Last week Mr Howard, foolishly rather than opportunistically, said that he supported demonstrations against the price of petrol. He was then forced into reverse gear and said that he supported them only if they did not cause "disruption". Of what earthly use to anyone, I should like to know, is a demonstration unless it inconveniences somebody at some stage?

But his heaviest burden was the UK Independence Party. Its greatest strength, from the point of view of those looking at newspaper coverage, is that for the European elections two of its supporters are better known than any two from any other party. They are Miss Joan Collins and Mr Robert Kilroy-Silk.

Miss Collins, as the boxing posters of my youth used to put it, needs no introduction, though that was usually because the promoters could not think of anything further to say about the fighter in question, which is certainly not true of Miss Collins. Mr Kilroy-Silk was a perfectly serious and, in his way, valuable Labour backbencher from 1974 to 1986. For instance, he tried to do something about the legitimised bullying that went on in youth detention centres. He has, it is true, moved somewhat to the right since those days: but then, so also have many others too. And while Ms Patricia Hewitt, say, used to be a raving lunatic, Mr Kilroy-Silk was always comparatively sane.

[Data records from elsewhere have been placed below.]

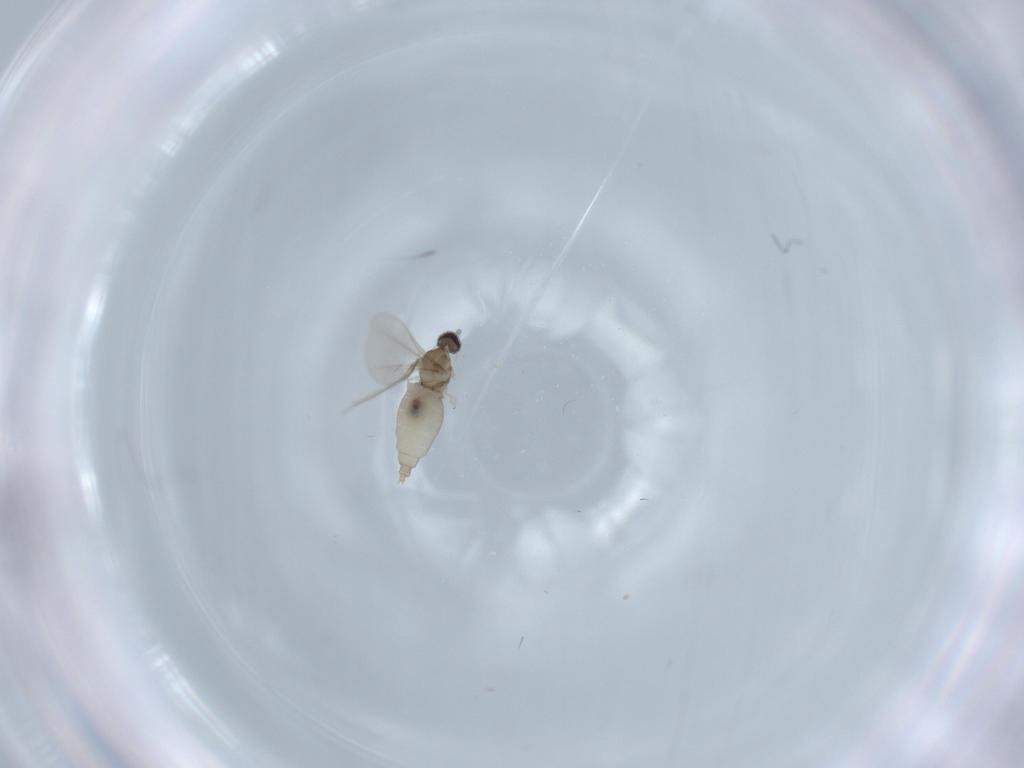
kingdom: Animalia
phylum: Arthropoda
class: Insecta
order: Diptera
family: Cecidomyiidae
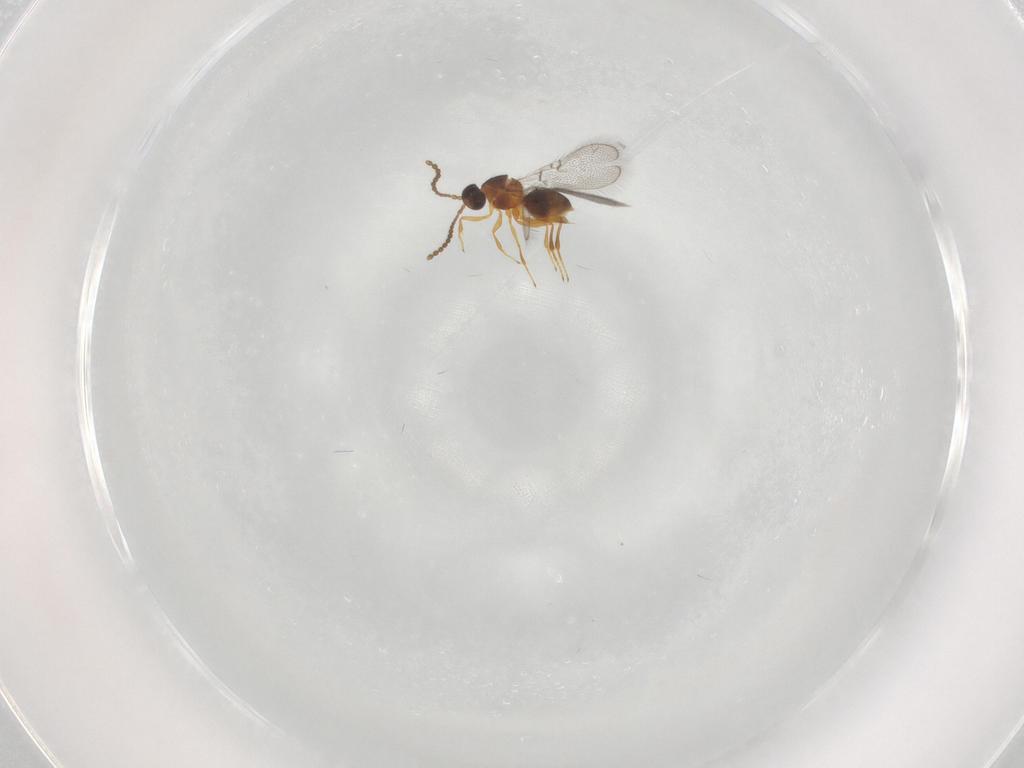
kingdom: Animalia
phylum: Arthropoda
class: Insecta
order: Hymenoptera
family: Figitidae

Has anyone else noticed that all three of our leaders are now addicted to pop music? Mr Blair not only had his undergraduate band but retains his clear preferences, or prejudices, whose music he plays regularly. Mr Howard recently brought the House down - the members, unlike me, took the reference - when he quoted the Beach Boys' words "Help me ..." in relation to the MP for Rhondda, the super-Blairite Mr Chris Bryant. And only last week Mr Charles Kennedy confessed on BBC television that every day he liked, if possible, to listen to something by Mr David Bowie. They are all clearly suffering from brain-rot. God help us all!